▶ [TO DO]: Give back each line of the material that contains the word "approximate".
::::
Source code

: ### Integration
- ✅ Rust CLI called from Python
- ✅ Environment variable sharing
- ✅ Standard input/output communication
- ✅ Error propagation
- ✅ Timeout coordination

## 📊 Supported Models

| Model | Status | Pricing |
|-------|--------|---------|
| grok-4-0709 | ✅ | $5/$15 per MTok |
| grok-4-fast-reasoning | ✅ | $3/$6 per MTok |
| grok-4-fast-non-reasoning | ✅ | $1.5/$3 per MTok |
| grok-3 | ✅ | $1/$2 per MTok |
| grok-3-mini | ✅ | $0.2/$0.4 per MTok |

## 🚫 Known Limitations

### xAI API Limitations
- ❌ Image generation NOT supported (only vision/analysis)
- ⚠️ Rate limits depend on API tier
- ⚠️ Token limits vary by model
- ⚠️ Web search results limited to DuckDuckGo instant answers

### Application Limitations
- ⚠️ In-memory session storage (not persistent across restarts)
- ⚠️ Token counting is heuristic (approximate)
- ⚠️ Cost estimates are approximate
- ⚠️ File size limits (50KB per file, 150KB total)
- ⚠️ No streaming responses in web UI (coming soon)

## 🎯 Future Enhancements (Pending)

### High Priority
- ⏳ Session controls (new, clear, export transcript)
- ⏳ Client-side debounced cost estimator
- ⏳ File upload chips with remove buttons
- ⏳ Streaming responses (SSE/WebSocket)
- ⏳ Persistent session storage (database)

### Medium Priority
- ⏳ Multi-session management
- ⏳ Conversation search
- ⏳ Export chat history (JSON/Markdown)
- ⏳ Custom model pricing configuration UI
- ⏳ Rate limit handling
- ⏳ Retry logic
::::
▶ [WRITTEN REPLY]:
- ⚠️ Token counting is heuristic (approximate)
- ⚠️ Cost estimates are approximate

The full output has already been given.